Identification of essential biofilm proteins in middle ear fluids of otitis media with effusion patients

Abstract

Objectives: Otitis media with effusion (OME) is a common disease of childhood that is largely asymptomatic. However, middle ear fluid can persist for months and negatively impact a child's quality of life. Many cases of OME remain chronic and require surgical intervention. Because biofilms are known to contribute to the persistence of many diseases, this study examined effusions collected from children with chronic OME for the presence of essential biofilm structural components, members of the DNABII family of bacterial DNA-binding proteins.

Methods: Middle ear effusions were recovered from 38 children with chronic OME at the time of tympanostomy tube insertion. A portion of each specimen was submitted for microbiology culture. The remaining material was assessed by immunoblot to quantitate individual DNABII proteins, integration host factor (IHF), and histone-like protein (HU).

Results: Sixty-five percent of effusions (24 of 37) were culture-positive for bacterial species or yeast, whereas 35% (13 of 37) were culture-negative. IHF was detected in 95% (36 of 38) at concentrations from 2 to 481 ng/μL effusion. HU was detected in 95% (36 of 38) and quantitated from 13 to 5,264 ng/μL effusion (P ≤ 0.05 compared to IHF).

Conclusion: Because DNABII proteins are essential structural components of bacterial biofilms, these data lend further support to our understanding that biofilms are present in the vast majority of chronic middle ear effusions, despite negative culture results. The presence and ubiquity of DNABII proteins in OME specimens indicated that these proteins can serve as an important clinical target for our novel DNABII-directed strategy to treat biofilm diseases such as chronic OME.

Level of evidence: NA Laryngoscope, 130:806-811, 2020.

Keywords: DNABII proteins; HU; IHF; chronic otitis media with effusion; pediatric otolaryngology.

Figure 1.. Quantitation of IHF and HU in effusions recovered from children with chronic OME.

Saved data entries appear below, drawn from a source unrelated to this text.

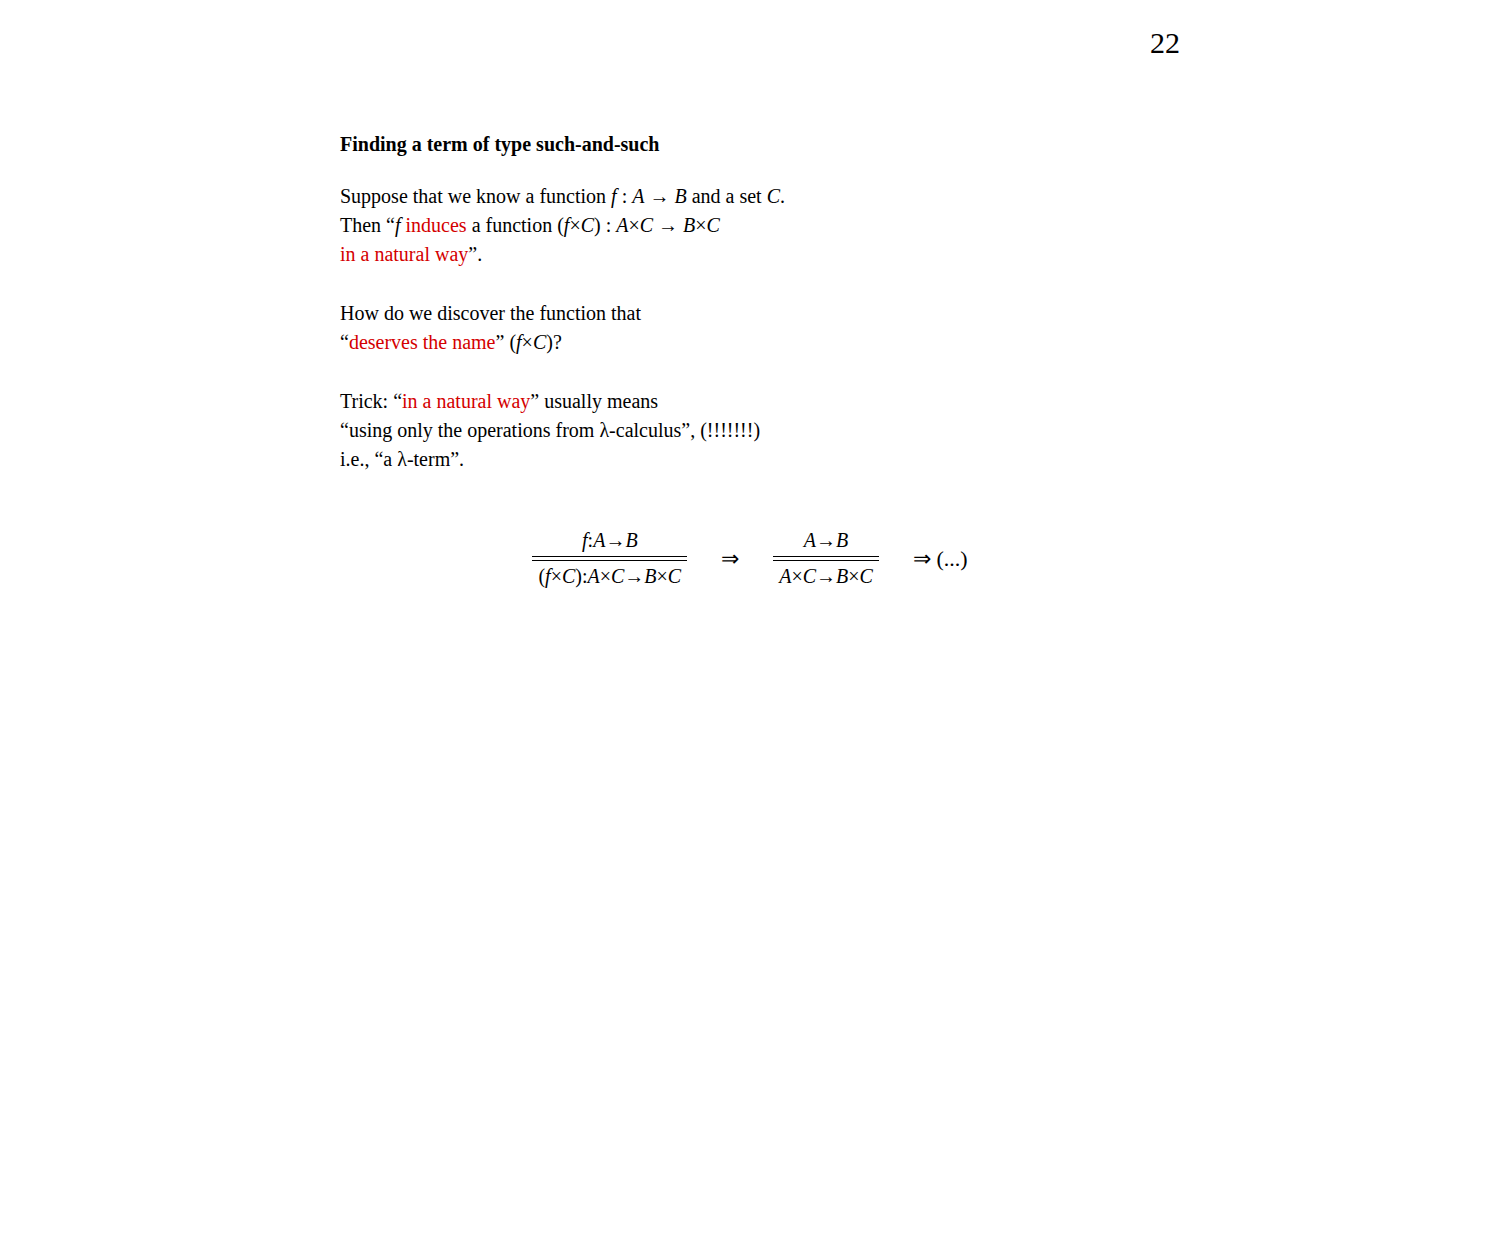22
Finding a term of type such-and-such
Suppose that we know a function f : A → B and a set C.
Then “f induces a function (f×C) : A×C → B×C
in a natural way”.
How do we discover the function that
“deserves the name” (f×C)?
Trick: “in a natural way” usually means
“using only the operations from λ-calculus”, (!!!!!!!)
i.e., “a λ-term”.
f:A→B
(f×C):A×C→B×C ⇒ A→B
A×C→B×C ⇒ (...)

Caption: Panel A, representative immunoblot to demonstrate varied amount of IHF detected in a panel of 16 OME specimens. Panel B, quantitation of IHF (blue circles) and HU (red circles). Among the 38 OME specimens collected, 95% were positive for both IHF and HU proteins by quantitative immunoblot analysis, and overall, a significantly greater amount of HU was detected, compared to IHF (P≤ 0.05). These data indicated that the immunoblot was highly sensitive in ability to both reveal the presence of DNABII proteins within the chronic OME samples, as well as quantitate them. *, P≤ 0.05

Figure 2.. Lack of correlation between culture status of each chronic OME specimen and quantity of IHF (Panel A) or HU (Panel B) as determined by immunoblot assay.

Caption: Of 13 samples that yielded negative culture results, all 13 were positive for the DNABII proteins IHF and HU by quantitative immunoblot assay, as depicted by the blue circles. Red squares indicate the concentration of IHF or HU detected by quantitative immunoblot in the 24 specimens that yielded positive culture results. White squares depict specimens wherein the quantitative immunoblot assay yielded zero IHF or HU, but positive culture results for bacteria or yeast were obtained. No significant difference in quantity of either IHF or HU was calculated between specimens that were culture-positive versus those that were culture-negative. In sum, DNABII proteins were shown to be present by objective immunoblot assay even in the 13 specimens that had been deemed culture-negative.